⟨
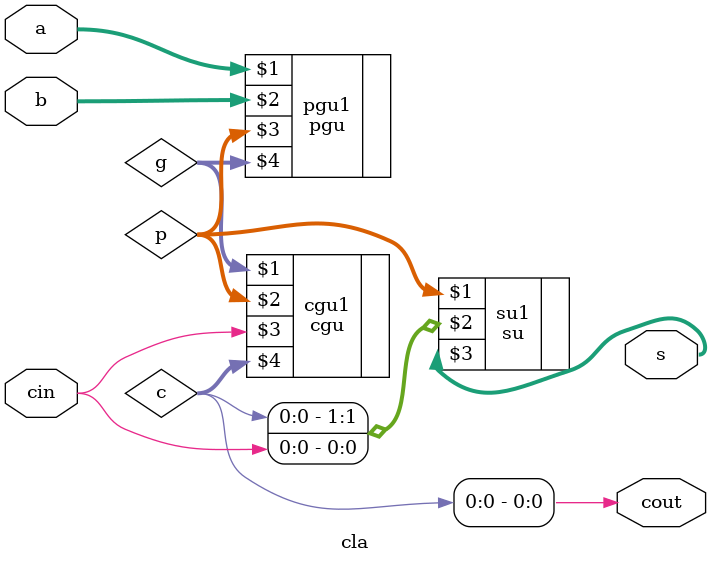
<source format=v>
`timescale 1ns/100ps
`include "su.v"
`include "cgu.v"
`include "pgu.v"

module cla(cin, a, b, s, cout);

	input cin;
	input [1:0] a, b;
	output [1:0] s;
	output cout;
	
	wire [1:0] p, g;
	pgu pgu1(a, b, p, g);
	
	wire [1:0] c;
	assign cout= c;
	cgu cgu1(g, p, cin, c);
	
	su su1(p, {c[0], cin}, s);
	
endmodule
</source>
⟩
[TASK OBJECTIVE] Every record is to be reproduced exactly, with no pictures included.

[REPLY TO THE TASK]
<source format=v>
`timescale 1ns/100ps
`include "su.v"
`include "cgu.v"
`include "pgu.v"

module cla(cin, a, b, s, cout);

	input cin;
	input [1:0] a, b;
	output [1:0] s;
	output cout;
	
	wire [1:0] p, g;
	pgu pgu1(a, b, p, g);
	
	wire [1:0] c;
	assign cout= c;
	cgu cgu1(g, p, cin, c);
	
	su su1(p, {c[0], cin}, s);
	
endmodule
</source>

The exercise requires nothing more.